Despite wide differences in national experiences, virtually all participants agreed that the greatest challenges revolve around the final “R” — reintegration. By their nature, DDR programmes generally focus on ex-combatants’ disarmament and demobilization and provide them with some short-term assistance. Sustainable reintegration, however, requires much more, including support for community recovery initiatives. Reviving national economies was the focus of a special plenary session that highlighted ways in which national businesses, both large and small, can help create jobs for former combatants and other citizens.
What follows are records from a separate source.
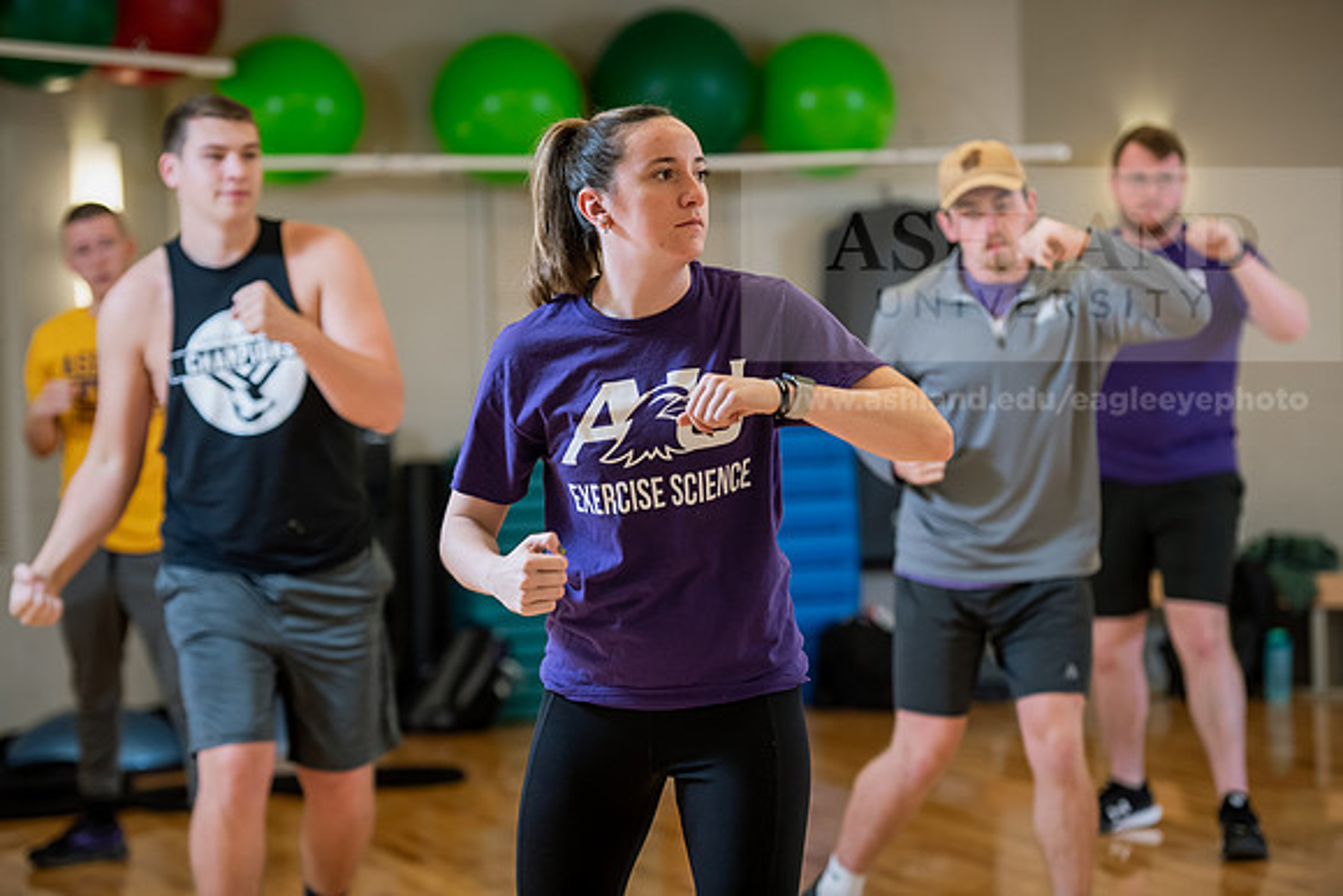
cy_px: 448
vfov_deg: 12.5
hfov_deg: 18.6
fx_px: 4104
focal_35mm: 110
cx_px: 672
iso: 800
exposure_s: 1/200
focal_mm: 110
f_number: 3.2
In addition, the conference participants concentrated their discussion on several “critical issues” confronting DDR programmes in Africa. Four thematic topics were highlighted: children and women associated with fighting forces; combatants operating on foreign soil; DDR and security sector reform; and transitional justice.

The participants emphasized a number of broad recommendations, including:

  • The national ownership of DDR programmes should be enhanced by supporting the efforts of all national stakeholders, including governments, civil societies, warring factions and others.
  • Africa’s international partners should assist community rehabilitation, poverty reduction and other development priorities so that society as a whole benefits and ex-combatants are successfully reintegrated.
  • Regional perspectives should be included in the design and implementation of DDR programmes, with particular attention to disarming and repatriating combatants from other countries and combating illicit flows of small arms.
  • The special needs of children, women, the disabled and other groups associated with warring factions should be adequately included in the planning and implementation stages of any DDR effort.
  • DDR programmes should take greater account of community interests and concerns, to help create a more welcoming environment for returning fighters.